If your code can execute a blocking busywait loop (e.g. a 15ms pause, to get closer to right before VSYNC, to get less than 2ms before VSYNC) you can reduce your input latency by practically a full frame. Realistically, you can easily reduce to approximately 1/10th refresh cycle of input latency before the start of scan-out. Basically, you want to wait until the raster is near the bottom of the existing refresh, before reading input and quickly rendering the next frame, and presented to display (with consequently fresher input reads). In that situation, you can reduce your absolute minimum input lag to almost 0ms for the top edge of the screen, and almost 16.7ms for the bottom edge of the screen. If Present() returns almost instantly, you were on time for VSYNC and successfully reduced input lag via the "wait-till-right-before-VSYNC-before-reading-input" technique. If Present() takes a full refresh cycle to refresh, you've missed VSYNC.
The problem of waiting till right before VSYNC to read input and render, is that you might potentially miss VSYNC. But if your rendertime is predictable (e.g. certain emulators), this is a great technique to massively reduce VSYNC ON input latency (without getting a GSYNC monitor). I know that certain emulators such as WinUAE has a command line option to pull this feat off, to reduce input latency of VSYNC ON. This is far less practical for highly-variable-framerate games, though. "Just-in-time" rendering right before VSYNC is one of the ways to reduce VSYNC ON input latency, but without a forgiving variable-refresh-rate monitor, missing VSYNC gives you an instant penalty of one full refresh cycle of input lag. So that's the fine line -- trying to render at the very last minute before VSYNC, is a "gamble".
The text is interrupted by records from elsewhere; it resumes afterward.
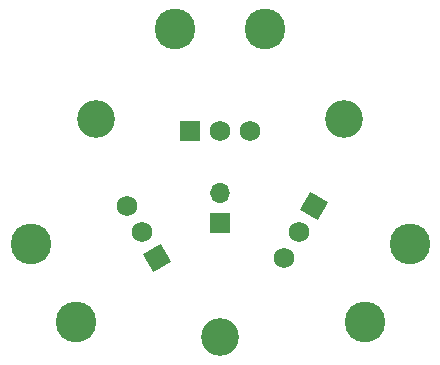
<source format=gbs>
G04 #@! TF.GenerationSoftware,KiCad,Pcbnew,(6.0.7-1)-1*
G04 #@! TF.CreationDate,2022-12-01T13:28:40-08:00*
G04 #@! TF.ProjectId,can-hub-pcb,63616e2d-6875-4622-9d70-63622e6b6963,rev?*
G04 #@! TF.SameCoordinates,Original*
G04 #@! TF.FileFunction,Soldermask,Bot*
G04 #@! TF.FilePolarity,Negative*
%FSLAX46Y46*%
G04 Gerber Fmt 4.6, Leading zero omitted, Abs format (unit mm)*
G04 Created by KiCad (PCBNEW (6.0.7-1)-1) date 2022-12-01 13:28:40*
%MOMM*%
%LPD*%
G01*
G04 APERTURE LIST*
G04 Aperture macros list*
%AMRotRect*
0 Rectangle, with rotation*
0 The origin of the aperture is its center*
0 $1 length*
0 $2 width*
0 $3 Rotation angle, in degrees counterclockwise*
0 Add horizontal line*
21,1,$1,$2,0,0,$3*%
G04 Aperture macros list end*
%ADD10R,1.700000X1.700000*%
%ADD11O,1.700000X1.700000*%
%ADD12C,3.450000*%
%ADD13R,1.755000X1.755000*%
%ADD14C,1.755000*%
%ADD15C,3.200000*%
%ADD16RotRect,1.755000X1.755000X60.000000*%
%ADD17RotRect,1.755000X1.755000X300.000000*%
G04 APERTURE END LIST*
D10*
X157500000Y-100775000D03*
D11*
X157500000Y-98235000D03*
D12*
X161310000Y-84366000D03*
X153690000Y-84366000D03*
D13*
X154960000Y-93006000D03*
D14*
X157500000Y-93006000D03*
X160040000Y-93006000D03*
D15*
X157500000Y-110500000D03*
D12*
X169724459Y-109211261D03*
X173534459Y-102612148D03*
D16*
X165417000Y-99392000D03*
D14*
X164147000Y-101591705D03*
X162877000Y-103791409D03*
D12*
X145275541Y-109210852D03*
X141465541Y-102611739D03*
D17*
X152123000Y-103791000D03*
D14*
X150853000Y-101591295D03*
X149583000Y-99391591D03*
D15*
X168000000Y-92000000D03*
X147000000Y-92000000D03*
M02*

</source>
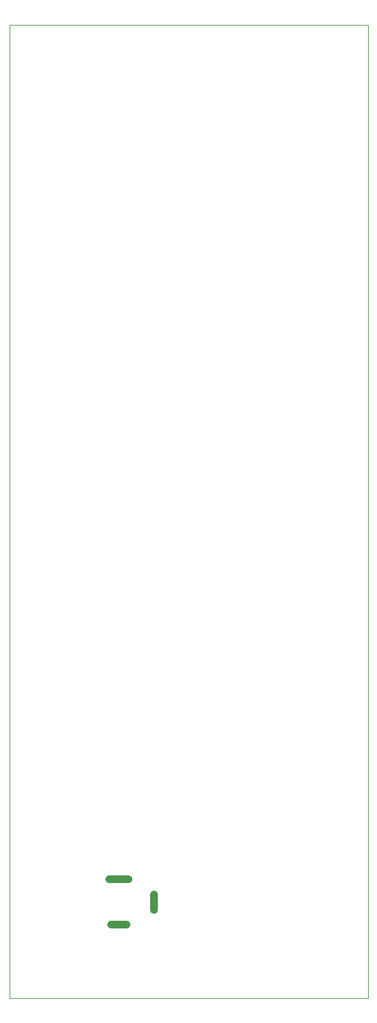
<source format=gbr>
%TF.GenerationSoftware,KiCad,Pcbnew,7.0.9*%
%TF.CreationDate,2025-03-02T20:15:32-05:00*%
%TF.ProjectId,Module_Nano_Pump,4d6f6475-6c65-45f4-9e61-6e6f5f50756d,rev?*%
%TF.SameCoordinates,Original*%
%TF.FileFunction,Profile,NP*%
%FSLAX46Y46*%
G04 Gerber Fmt 4.6, Leading zero omitted, Abs format (unit mm)*
G04 Created by KiCad (PCBNEW 7.0.9) date 2025-03-02 20:15:32*
%MOMM*%
%LPD*%
G01*
G04 APERTURE LIST*
%TA.AperFunction,Profile*%
%ADD10C,0.100000*%
%TD*%
%TA.AperFunction,Profile*%
%ADD11C,0.990600*%
%TD*%
G04 APERTURE END LIST*
D10*
X32510000Y-30750000D02*
X80010000Y-30750000D01*
X80010000Y-159750000D01*
X32510000Y-159750000D01*
X32510000Y-30750000D01*
D11*
%TO.C,J3*%
X51709000Y-146004200D02*
X51709000Y-148010800D01*
X48267311Y-144010300D02*
X45752711Y-144010300D01*
X48013300Y-150004700D02*
X46006700Y-150004700D01*
%TD*%
M02*

</source>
1980's History Note: Did you know? Old arcade games and 8-bit computer games used to be able to read input at the very last minute. Very low VSYNC ON input latency because they could read and process input during the blanking interval, pre-position sprites and scrolling registers, or write a small amount of character-set-based data (e.g. a few bytes of new graphics data at edge of screen during scrolling). You could even actually COUNT the number of machine language instruction execution cycles, and successfully fit everything in the time period of a vertical blanking interval (about 1 millisecond for NTSC televisions), so input reads were ultra-fresh at the beginning of display scan-out. That was back in the 8-bit Atari and Nintendo era, the golden days of arcade games. All of them always ran VSYNC ON. So input lag of Super Mario Brothers was never bad, even though Super Mario Brothers always ran essentially VSYNC ON. In fact, sometimes input reads were read inside raster interrupts, and sprites pre-positioned just before the scanout began to display sprites. Input lag was sometimes only a few hundred microseconds in some ultra highly optimized 1980's games! Today, 3D graphics have difficult-to-predict render times, so we've gone to buffering schemes, which unfortunately adds input lag, typically often a full frame worth. In the 21st century, VSYNC ON has a bad reputation among competitive gamers, due to input lag. The few remaining programmers that still closely understand rasters (e.g. from Atari 2600 programming or raster interrupt programming from the 1980s), will be better-positions to understand whole-chain input latency issues than the average 21st century 3D game programmer who never played on CRTs and have no concept/idea of how displays are refreshed.